DEEM: Diffusion Models Serve as the Eyes of Large Language Models for Image Perception
- URL: http://arxiv.org/abs/2405.15232v2
- Date: Wed, 3 Jul 2024 17:30:53 GMT
- Title: DEEM: Diffusion Models Serve as the Eyes of Large Language Models for Image Perception
- Authors: Run Luo, Yunshui Li, Longze Chen, Wanwei He, Ting-En Lin, Ziqiang Liu, Lei Zhang, Zikai Song, Xiaobo Xia, Tongliang Liu, Min Yang, Binyuan Hui,
- Abstract summary: We propose DEEM, a simple and effective approach that utilizes the generative feedback of diffusion models to align the semantic distributions of the image encoder.
DEEM exhibits enhanced robustness and a superior capacity to alleviate hallucinations while utilizing fewer trainable parameters, less pre-training data, and a smaller base model size.

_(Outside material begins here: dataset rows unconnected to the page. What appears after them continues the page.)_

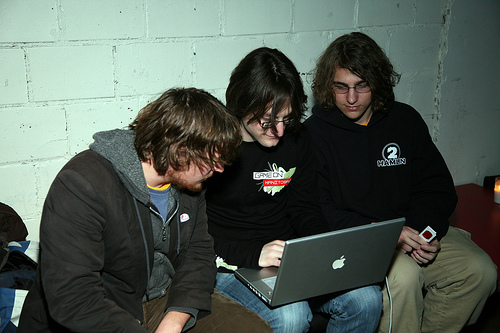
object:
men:
[62, 24, 497, 332]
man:
[39, 93, 235, 332]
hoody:
[52, 129, 225, 332]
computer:
[234, 212, 407, 309]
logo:
[324, 249, 351, 270]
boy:
[301, 30, 496, 332]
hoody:
[308, 100, 457, 254]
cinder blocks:
[2, 1, 498, 179]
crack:
[422, 2, 452, 146]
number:
[383, 145, 401, 160]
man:
[205, 48, 384, 330]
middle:
[214, 37, 377, 332]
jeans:
[217, 267, 383, 332]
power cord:
[375, 275, 396, 332]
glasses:
[332, 81, 372, 95]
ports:
[244, 278, 269, 307]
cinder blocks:
[438, 8, 499, 183]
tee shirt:
[147, 183, 176, 223]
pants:
[376, 224, 498, 332]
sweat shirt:
[202, 131, 336, 268]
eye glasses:
[254, 116, 298, 131]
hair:
[134, 87, 243, 176]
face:
[174, 147, 225, 194]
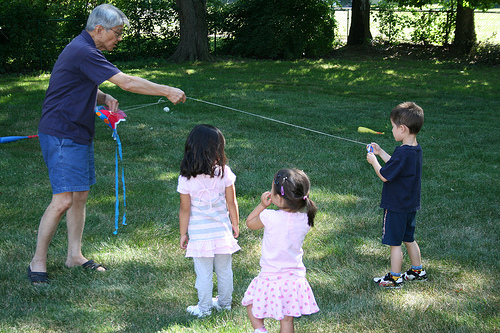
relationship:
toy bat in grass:
[355, 120, 385, 140] [314, 63, 478, 93]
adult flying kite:
[22, 0, 192, 296] [90, 92, 377, 244]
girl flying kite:
[238, 164, 323, 331] [90, 92, 377, 244]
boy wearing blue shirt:
[361, 93, 434, 288] [377, 143, 422, 213]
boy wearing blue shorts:
[361, 93, 434, 288] [380, 207, 418, 247]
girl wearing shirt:
[243, 165, 328, 331] [242, 290, 312, 319]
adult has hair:
[26, 2, 188, 289] [82, 2, 126, 26]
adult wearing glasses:
[26, 2, 188, 289] [88, 22, 133, 37]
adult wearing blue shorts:
[26, 2, 188, 289] [33, 129, 97, 195]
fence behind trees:
[325, 3, 497, 50] [246, 19, 385, 55]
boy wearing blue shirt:
[365, 100, 429, 290] [384, 158, 430, 177]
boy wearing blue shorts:
[365, 100, 429, 290] [377, 210, 417, 250]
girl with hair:
[179, 124, 240, 315] [180, 122, 226, 179]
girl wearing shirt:
[179, 124, 240, 315] [176, 165, 241, 255]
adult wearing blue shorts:
[26, 2, 188, 289] [41, 144, 88, 204]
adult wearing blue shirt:
[26, 2, 188, 289] [53, 41, 107, 131]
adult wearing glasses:
[26, 2, 188, 289] [109, 25, 128, 38]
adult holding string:
[26, 2, 188, 289] [185, 92, 368, 154]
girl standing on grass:
[238, 164, 323, 331] [9, 232, 201, 330]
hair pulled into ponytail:
[273, 166, 317, 226] [303, 194, 317, 227]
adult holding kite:
[26, 2, 188, 289] [93, 101, 129, 238]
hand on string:
[153, 83, 193, 115] [178, 86, 371, 150]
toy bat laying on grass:
[356, 125, 385, 135] [3, 60, 498, 330]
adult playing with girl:
[26, 2, 188, 289] [174, 120, 243, 319]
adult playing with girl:
[26, 2, 188, 289] [238, 164, 323, 331]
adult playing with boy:
[26, 2, 188, 289] [365, 100, 429, 290]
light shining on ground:
[183, 65, 198, 75] [7, 65, 496, 317]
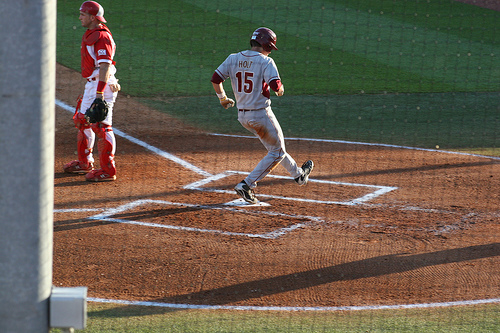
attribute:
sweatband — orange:
[96, 82, 106, 92]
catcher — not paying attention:
[67, 4, 115, 184]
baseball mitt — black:
[86, 97, 107, 127]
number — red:
[231, 70, 255, 96]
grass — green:
[55, 0, 495, 149]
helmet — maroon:
[247, 23, 281, 55]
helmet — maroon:
[71, 1, 117, 25]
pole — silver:
[2, 1, 56, 331]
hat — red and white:
[78, 0, 112, 25]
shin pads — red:
[69, 108, 128, 200]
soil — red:
[53, 128, 497, 330]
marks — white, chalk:
[57, 95, 495, 313]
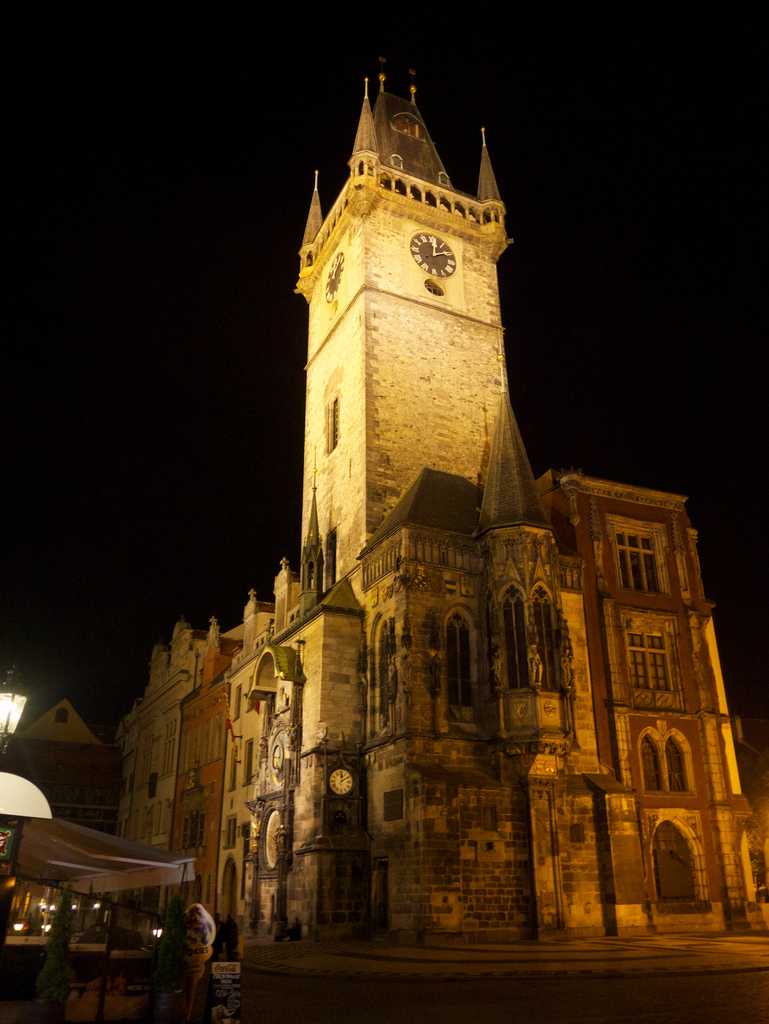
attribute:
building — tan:
[88, 75, 731, 930]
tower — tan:
[221, 87, 625, 500]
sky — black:
[38, 105, 289, 358]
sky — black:
[8, 280, 182, 502]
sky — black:
[138, 383, 262, 539]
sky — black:
[575, 273, 746, 456]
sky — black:
[569, 159, 701, 310]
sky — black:
[78, 222, 261, 406]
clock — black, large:
[394, 183, 475, 285]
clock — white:
[299, 714, 462, 863]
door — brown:
[619, 805, 714, 886]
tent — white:
[14, 775, 229, 984]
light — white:
[0, 733, 53, 847]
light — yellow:
[5, 916, 52, 927]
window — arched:
[601, 702, 764, 816]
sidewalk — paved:
[217, 898, 675, 1000]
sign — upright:
[176, 933, 278, 1021]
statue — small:
[496, 621, 619, 760]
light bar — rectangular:
[10, 683, 29, 779]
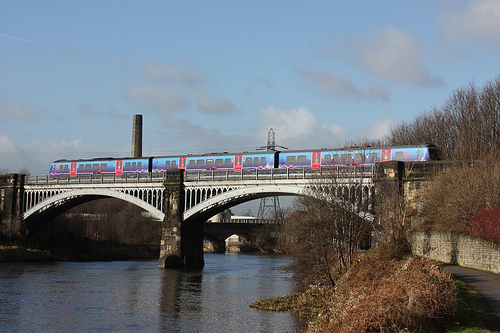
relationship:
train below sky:
[47, 141, 436, 174] [0, 1, 499, 139]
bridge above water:
[0, 166, 416, 255] [0, 248, 319, 332]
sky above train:
[0, 1, 499, 139] [47, 141, 436, 174]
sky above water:
[0, 1, 499, 139] [0, 248, 319, 332]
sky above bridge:
[0, 1, 499, 139] [0, 166, 416, 255]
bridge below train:
[0, 166, 416, 255] [47, 141, 436, 174]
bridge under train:
[0, 166, 416, 255] [47, 141, 436, 174]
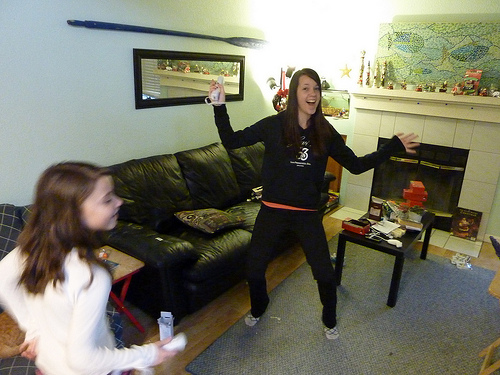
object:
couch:
[94, 141, 337, 326]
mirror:
[140, 58, 241, 101]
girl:
[208, 68, 420, 340]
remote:
[208, 74, 225, 100]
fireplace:
[339, 87, 500, 258]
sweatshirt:
[211, 103, 408, 211]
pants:
[244, 201, 338, 328]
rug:
[300, 345, 429, 375]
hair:
[281, 110, 296, 150]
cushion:
[172, 206, 247, 234]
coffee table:
[331, 200, 436, 308]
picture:
[372, 21, 499, 98]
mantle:
[348, 87, 499, 124]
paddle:
[65, 19, 272, 50]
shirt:
[0, 244, 156, 373]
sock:
[242, 312, 259, 326]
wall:
[0, 50, 123, 123]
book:
[449, 205, 484, 243]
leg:
[331, 238, 347, 286]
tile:
[431, 118, 461, 141]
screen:
[369, 154, 465, 213]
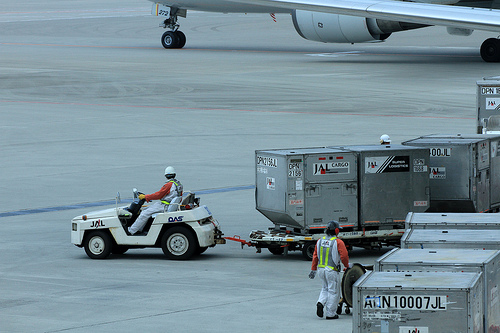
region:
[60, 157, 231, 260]
man in white truck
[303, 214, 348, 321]
man in white pants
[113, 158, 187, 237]
men wearing hat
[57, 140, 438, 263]
silver containers attached to white truck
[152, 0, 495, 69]
plane is white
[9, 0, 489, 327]
blue line on road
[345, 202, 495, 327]
number N100074 on silver tank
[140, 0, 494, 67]
airplane has black wheels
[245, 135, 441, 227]
silver tank with written on the side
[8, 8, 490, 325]
road is gray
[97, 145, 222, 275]
a man driving a car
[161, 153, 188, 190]
a man wearing a helmet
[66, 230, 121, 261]
the wheel of a car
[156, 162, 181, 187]
the head of a man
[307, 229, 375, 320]
a man wearing pants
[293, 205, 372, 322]
a man wearing shoes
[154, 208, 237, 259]
the back wheel of a car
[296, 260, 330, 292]
the hand of a man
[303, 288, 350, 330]
a man wearing black shoes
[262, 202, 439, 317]
a man at a airport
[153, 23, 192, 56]
Wheels of a plane.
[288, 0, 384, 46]
Engine on the plane.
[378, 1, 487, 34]
Part of a wing on the plane.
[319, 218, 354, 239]
Wearing headphones for protection.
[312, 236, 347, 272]
Man wearing a safety vest.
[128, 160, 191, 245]
Driver towing luggage from the plane.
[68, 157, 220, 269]
Man riding in white cart.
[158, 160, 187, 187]
Man wearing a white hard hat.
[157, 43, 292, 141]
Grey cement where the plane is parked.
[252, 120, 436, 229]
Silver boxes filled with cargo.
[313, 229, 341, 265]
worker wearing a safety vest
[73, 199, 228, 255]
cart pulling canisters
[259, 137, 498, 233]
canisters are silver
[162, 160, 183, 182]
worker wearing a hard hat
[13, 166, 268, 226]
blue line on the ground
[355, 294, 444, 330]
stickers on the canisters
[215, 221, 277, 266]
red hook to the cart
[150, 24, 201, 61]
wheels of the airplane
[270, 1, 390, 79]
engine on the plane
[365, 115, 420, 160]
person behind the canisters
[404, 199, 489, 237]
grey metal cargo container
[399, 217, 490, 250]
grey metal cargo container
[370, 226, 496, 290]
grey metal cargo container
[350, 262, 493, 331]
grey metal cargo container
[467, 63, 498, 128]
grey metal cargo container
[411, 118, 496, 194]
grey metal cargo container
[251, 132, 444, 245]
grey metal cargo container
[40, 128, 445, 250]
person pulling metal container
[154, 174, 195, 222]
person wearing neon vest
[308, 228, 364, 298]
person wearing neon vest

- Score: 66.88792390480343
- License: http://creativecommons.org/licenses/by-sa/4.0/
- Abstract: The development of large language models (LLMs) has significantly advanced the emergence of large multimodal models (LMMs). While LMMs have achieved tremendous success by promoting the synergy between multimodal comprehension and creation, they often face challenges when confronted with out-of-distribution data. This is primarily due to their reliance on image encoders trained to encode images into task-relevant features, which may lead them to disregard irrelevant details. Delving into the modeling capabilities of diffusion models for images naturally prompts the question: Can diffusion models serve as the eyes of large language models for image perception? In this paper, we propose DEEM, a simple and effective approach that utilizes the generative feedback of diffusion models to align the semantic distributions of the image encoder. This addresses the drawbacks of previous methods that solely relied on image encoders like ViT, thereby enhancing the model's resilience against out-of-distribution samples and reducing visual hallucinations. Importantly, this is achieved without requiring additional training modules and with fewer training parameters. We extensively evaluated DEEM on both our newly constructed RobustVQA benchmark and another well-known benchmark, POPE, for object hallucination. Compared to the state-of-the-art interleaved content generation models, DEEM exhibits enhanced robustness and a superior capacity to alleviate model hallucinations while utilizing fewer trainable parameters, less pre-training data (10%), and a smaller base model size.